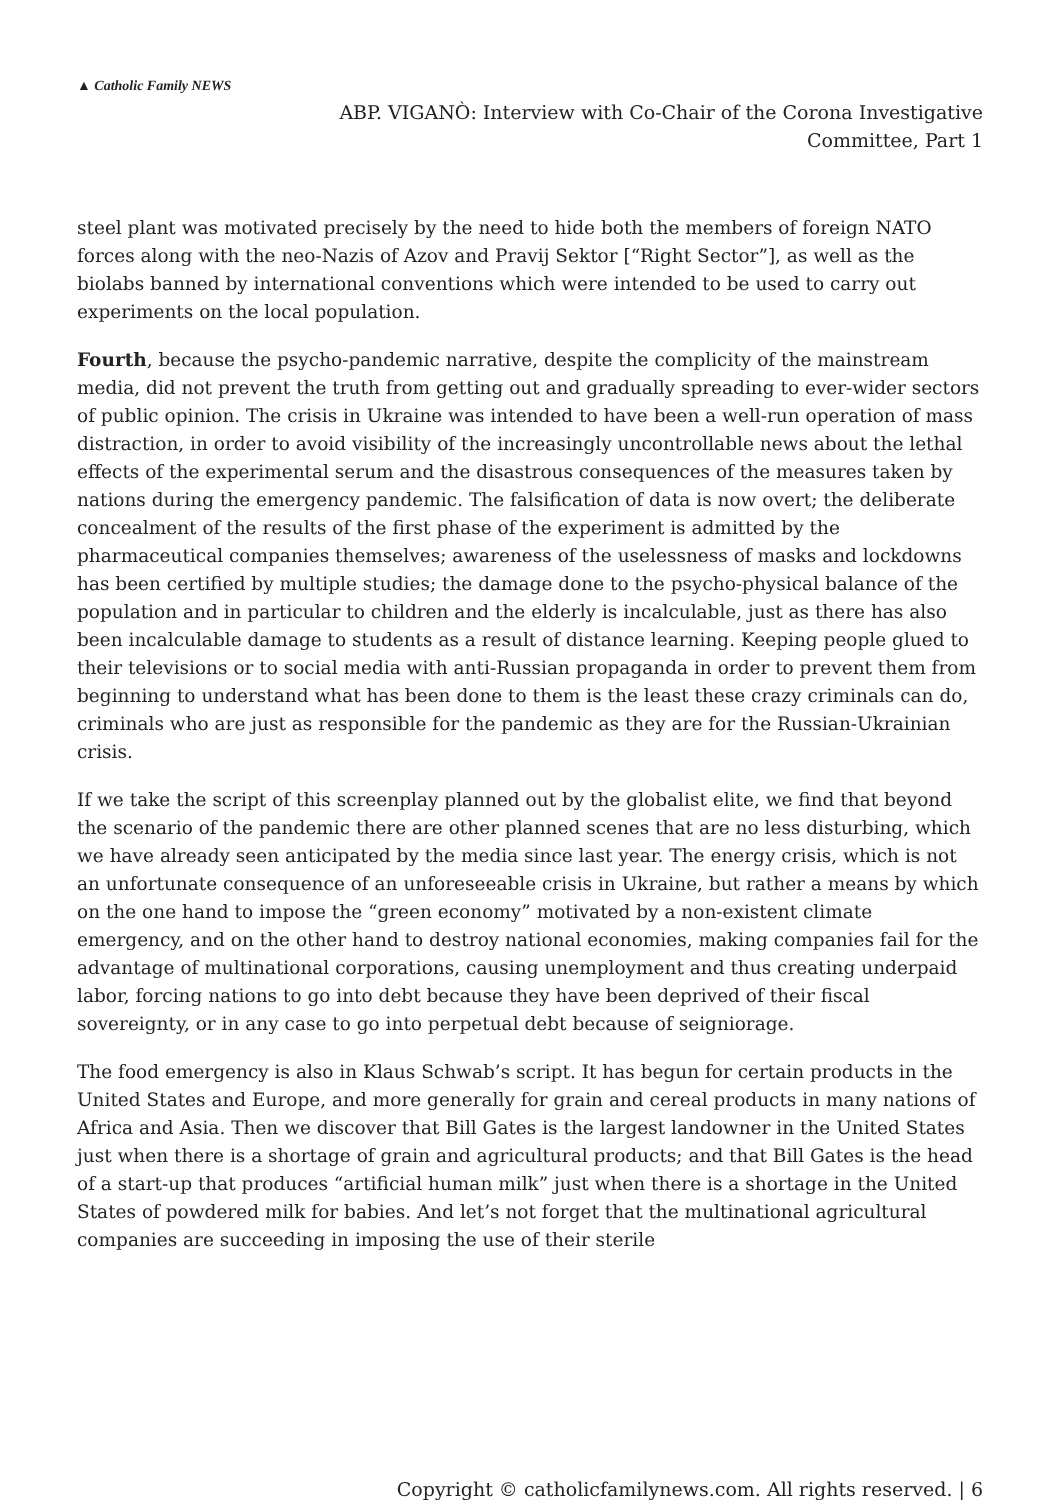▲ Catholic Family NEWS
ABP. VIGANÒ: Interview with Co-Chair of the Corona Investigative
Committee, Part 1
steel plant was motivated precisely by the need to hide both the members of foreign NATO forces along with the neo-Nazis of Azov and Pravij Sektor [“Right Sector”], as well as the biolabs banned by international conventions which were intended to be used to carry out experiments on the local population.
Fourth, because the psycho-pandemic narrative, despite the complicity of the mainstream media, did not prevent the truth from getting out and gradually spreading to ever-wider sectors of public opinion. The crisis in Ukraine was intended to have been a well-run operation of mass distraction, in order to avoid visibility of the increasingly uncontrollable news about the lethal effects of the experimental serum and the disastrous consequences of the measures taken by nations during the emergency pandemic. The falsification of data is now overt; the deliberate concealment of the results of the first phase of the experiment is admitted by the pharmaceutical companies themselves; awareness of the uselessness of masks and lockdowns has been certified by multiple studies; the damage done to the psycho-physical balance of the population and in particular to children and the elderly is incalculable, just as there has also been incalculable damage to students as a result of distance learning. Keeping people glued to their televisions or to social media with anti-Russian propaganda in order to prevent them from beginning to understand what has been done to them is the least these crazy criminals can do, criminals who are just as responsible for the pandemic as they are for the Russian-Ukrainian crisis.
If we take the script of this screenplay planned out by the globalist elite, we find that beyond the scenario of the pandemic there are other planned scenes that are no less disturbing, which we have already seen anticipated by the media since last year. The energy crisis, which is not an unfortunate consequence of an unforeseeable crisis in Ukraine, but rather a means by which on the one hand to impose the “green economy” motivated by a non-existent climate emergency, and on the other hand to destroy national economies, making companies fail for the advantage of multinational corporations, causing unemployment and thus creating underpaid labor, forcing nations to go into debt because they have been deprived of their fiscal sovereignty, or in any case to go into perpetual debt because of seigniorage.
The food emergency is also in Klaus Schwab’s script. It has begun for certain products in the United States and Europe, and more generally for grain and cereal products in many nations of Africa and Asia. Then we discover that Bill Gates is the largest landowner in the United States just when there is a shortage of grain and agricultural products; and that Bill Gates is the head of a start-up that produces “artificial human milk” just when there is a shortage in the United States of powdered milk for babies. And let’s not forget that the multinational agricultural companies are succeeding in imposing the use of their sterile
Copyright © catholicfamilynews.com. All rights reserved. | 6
# # #
**Requirement**
Set down, unchanged, only those lines above that fall between the line with "ABP. VIGANÒ: Interview" and the line with "steel plant was", the two end lines included.

**Finished exercise**
ABP. VIGANÒ: Interview with Co-Chair of the Corona Investigative
Committee, Part 1
steel plant was motivated precisely by the need to hide both the members of foreign NATO forces along with the neo-Nazis of Azov and Pravij Sektor [“Right Sector”], as well as the biolabs banned by international conventions which were intended to be used to carry out experiments on the local population.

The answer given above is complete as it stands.